Data supplied Start Marker

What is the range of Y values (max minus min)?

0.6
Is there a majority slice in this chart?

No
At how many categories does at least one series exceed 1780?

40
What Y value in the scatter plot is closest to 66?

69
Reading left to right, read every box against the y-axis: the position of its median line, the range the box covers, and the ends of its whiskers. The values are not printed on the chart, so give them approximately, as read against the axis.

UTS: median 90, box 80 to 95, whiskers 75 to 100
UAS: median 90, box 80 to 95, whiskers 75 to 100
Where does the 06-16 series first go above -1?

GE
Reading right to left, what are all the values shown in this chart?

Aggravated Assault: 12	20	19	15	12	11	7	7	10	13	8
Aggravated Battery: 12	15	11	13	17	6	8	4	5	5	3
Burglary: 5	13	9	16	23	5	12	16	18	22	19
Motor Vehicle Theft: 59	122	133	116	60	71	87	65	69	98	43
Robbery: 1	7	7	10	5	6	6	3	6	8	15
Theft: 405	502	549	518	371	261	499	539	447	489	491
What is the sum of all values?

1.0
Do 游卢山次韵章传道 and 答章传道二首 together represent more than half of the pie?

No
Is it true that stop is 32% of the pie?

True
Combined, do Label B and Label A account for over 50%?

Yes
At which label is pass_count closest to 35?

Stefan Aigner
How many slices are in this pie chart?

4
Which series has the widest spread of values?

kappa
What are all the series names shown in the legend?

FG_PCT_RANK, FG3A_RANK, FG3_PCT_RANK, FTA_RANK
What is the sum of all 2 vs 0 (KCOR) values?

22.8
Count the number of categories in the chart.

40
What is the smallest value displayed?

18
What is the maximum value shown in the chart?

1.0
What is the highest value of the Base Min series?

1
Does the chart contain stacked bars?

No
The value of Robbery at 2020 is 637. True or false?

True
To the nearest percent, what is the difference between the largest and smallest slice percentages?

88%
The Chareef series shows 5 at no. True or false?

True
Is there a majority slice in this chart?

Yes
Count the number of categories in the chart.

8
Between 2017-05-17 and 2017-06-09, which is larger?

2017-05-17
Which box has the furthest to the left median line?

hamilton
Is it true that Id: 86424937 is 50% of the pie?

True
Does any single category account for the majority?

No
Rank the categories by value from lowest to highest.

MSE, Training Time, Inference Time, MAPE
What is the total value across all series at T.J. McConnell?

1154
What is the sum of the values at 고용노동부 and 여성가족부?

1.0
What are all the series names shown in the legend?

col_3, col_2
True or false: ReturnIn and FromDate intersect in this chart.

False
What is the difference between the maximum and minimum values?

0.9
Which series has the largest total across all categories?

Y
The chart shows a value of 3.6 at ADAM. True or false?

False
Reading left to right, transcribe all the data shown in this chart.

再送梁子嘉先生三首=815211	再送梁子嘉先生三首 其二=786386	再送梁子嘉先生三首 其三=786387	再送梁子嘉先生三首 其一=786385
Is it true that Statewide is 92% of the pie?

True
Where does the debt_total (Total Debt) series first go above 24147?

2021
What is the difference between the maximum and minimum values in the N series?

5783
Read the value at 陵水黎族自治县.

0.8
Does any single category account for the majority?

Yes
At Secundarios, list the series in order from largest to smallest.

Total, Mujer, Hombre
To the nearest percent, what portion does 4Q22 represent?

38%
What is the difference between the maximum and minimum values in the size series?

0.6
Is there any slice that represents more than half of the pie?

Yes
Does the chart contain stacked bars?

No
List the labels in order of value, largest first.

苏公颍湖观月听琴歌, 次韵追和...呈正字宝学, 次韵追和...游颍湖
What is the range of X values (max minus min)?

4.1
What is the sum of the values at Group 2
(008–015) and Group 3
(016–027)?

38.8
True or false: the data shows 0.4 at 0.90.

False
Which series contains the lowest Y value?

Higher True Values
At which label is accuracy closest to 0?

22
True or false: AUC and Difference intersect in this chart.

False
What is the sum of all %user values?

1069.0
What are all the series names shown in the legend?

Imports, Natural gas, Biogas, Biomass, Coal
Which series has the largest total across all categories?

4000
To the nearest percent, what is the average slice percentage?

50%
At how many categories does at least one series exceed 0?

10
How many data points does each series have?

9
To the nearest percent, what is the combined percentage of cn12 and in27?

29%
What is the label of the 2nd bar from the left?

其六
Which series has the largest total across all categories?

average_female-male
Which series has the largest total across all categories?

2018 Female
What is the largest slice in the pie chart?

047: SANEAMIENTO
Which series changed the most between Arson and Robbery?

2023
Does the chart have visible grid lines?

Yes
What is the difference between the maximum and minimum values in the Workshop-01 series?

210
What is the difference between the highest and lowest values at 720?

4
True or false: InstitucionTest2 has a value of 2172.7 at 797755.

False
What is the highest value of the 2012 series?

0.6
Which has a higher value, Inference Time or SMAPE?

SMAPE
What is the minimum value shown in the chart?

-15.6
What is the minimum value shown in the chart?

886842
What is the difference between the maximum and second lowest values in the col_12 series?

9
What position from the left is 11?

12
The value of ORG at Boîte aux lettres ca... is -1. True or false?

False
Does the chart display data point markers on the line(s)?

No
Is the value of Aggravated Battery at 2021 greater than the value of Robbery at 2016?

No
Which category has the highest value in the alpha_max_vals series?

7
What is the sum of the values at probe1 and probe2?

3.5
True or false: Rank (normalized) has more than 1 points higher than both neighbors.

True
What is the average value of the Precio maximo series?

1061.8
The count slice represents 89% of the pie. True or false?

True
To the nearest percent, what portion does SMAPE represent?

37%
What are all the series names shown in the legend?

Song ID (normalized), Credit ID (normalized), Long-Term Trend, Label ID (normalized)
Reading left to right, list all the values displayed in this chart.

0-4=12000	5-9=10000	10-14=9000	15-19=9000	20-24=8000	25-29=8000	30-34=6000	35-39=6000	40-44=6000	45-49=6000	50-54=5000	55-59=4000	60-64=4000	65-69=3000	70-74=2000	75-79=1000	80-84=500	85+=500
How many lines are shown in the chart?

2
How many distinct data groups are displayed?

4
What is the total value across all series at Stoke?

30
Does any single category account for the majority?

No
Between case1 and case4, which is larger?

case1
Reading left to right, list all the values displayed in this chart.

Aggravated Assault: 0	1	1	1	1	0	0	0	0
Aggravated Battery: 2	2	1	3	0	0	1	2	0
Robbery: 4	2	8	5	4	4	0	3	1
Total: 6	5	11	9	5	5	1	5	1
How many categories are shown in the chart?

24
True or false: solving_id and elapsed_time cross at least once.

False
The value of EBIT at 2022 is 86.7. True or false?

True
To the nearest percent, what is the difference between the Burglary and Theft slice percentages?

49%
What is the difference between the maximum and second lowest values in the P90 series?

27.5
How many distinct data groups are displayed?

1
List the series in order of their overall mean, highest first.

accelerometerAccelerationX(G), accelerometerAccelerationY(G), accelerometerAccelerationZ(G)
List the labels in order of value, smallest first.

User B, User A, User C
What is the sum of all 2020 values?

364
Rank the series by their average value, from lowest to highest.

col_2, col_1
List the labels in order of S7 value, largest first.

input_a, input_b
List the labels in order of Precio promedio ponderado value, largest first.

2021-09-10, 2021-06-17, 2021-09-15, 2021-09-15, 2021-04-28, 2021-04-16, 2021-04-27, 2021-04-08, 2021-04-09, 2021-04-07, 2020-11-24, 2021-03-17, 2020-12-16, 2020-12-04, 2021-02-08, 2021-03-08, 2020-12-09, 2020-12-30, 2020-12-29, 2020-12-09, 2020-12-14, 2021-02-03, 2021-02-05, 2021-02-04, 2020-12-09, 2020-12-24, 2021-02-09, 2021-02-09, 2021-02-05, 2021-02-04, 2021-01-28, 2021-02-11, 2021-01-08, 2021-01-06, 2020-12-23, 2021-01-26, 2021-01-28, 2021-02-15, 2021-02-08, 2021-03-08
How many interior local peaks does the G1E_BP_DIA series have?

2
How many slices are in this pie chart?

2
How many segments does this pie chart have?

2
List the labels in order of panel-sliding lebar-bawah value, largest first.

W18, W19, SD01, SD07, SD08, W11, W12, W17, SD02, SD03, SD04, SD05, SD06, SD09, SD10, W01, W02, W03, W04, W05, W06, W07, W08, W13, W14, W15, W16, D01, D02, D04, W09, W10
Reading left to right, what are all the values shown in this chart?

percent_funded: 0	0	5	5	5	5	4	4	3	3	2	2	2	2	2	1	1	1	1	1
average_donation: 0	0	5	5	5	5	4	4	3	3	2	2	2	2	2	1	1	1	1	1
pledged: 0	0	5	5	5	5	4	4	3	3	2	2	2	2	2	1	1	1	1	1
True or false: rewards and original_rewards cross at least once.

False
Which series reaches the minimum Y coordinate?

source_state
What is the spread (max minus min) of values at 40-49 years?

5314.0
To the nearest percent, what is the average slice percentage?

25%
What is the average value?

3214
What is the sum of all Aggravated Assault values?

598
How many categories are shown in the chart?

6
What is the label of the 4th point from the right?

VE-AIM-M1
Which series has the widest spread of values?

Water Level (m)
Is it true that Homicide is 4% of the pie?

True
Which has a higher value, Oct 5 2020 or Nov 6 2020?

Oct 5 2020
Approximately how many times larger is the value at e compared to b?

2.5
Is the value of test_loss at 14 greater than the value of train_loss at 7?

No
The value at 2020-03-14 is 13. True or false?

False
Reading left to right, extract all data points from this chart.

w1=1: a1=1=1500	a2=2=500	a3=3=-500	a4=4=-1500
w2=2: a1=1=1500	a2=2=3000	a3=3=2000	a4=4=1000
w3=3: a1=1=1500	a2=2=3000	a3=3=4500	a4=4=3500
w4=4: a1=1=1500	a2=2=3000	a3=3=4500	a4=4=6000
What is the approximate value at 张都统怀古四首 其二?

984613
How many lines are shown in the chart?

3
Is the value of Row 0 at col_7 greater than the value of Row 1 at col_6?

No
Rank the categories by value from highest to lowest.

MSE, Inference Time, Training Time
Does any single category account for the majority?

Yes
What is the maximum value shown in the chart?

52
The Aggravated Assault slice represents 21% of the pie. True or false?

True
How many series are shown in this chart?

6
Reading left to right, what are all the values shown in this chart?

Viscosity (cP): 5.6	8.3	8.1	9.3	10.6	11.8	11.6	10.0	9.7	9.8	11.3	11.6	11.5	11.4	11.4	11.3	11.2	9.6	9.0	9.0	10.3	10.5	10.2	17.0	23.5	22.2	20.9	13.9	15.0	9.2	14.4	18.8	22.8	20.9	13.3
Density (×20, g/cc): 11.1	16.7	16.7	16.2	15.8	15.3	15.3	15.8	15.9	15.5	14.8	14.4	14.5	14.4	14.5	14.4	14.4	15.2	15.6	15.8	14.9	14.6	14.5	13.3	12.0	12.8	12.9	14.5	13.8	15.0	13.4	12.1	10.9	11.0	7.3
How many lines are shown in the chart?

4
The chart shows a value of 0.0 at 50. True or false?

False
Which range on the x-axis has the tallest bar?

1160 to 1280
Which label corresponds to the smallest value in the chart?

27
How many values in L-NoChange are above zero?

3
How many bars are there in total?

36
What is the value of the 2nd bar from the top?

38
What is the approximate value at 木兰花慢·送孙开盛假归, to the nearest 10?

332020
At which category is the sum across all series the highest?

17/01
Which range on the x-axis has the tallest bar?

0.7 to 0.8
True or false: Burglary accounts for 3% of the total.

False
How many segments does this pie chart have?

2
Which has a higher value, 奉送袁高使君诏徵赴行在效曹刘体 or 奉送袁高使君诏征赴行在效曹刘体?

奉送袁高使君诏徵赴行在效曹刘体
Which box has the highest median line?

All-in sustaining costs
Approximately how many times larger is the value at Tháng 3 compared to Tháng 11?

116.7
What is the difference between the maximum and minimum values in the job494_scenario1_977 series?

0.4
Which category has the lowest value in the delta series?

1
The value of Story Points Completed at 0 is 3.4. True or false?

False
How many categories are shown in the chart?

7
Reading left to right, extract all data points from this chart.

Data supplied End Marker

Try it: Reproduce the items above verbatim, from the line containing "1160 to 1280" through the last line of the items, including both of those lines.

Written solution:
1160 to 1280
Which label corresponds to the smallest value in the chart?

27
How many values in L-NoChange are above zero?

3
How many bars are there in total?

36
What is the value of the 2nd bar from the top?

38
What is the approximate value at 木兰花慢·送孙开盛假归, to the nearest 10?

332020
At which category is the sum across all series the highest?

17/01
Which range on the x-axis has the tallest bar?

0.7 to 0.8
True or false: Burglary accounts for 3% of the total.

False
How many segments does this pie chart have?

2
Which has a higher value, 奉送袁高使君诏徵赴行在效曹刘体 or 奉送袁高使君诏征赴行在效曹刘体?

奉送袁高使君诏徵赴行在效曹刘体
Which box has the highest median line?

All-in sustaining costs
Approximately how many times larger is the value at Tháng 3 compared to Tháng 11?

116.7
What is the difference between the maximum and minimum values in the job494_scenario1_977 series?

0.4
Which category has the lowest value in the delta series?

1
The value of Story Points Completed at 0 is 3.4. True or false?

False
How many categories are shown in the chart?

7
Reading left to right, extract all data points from this chart.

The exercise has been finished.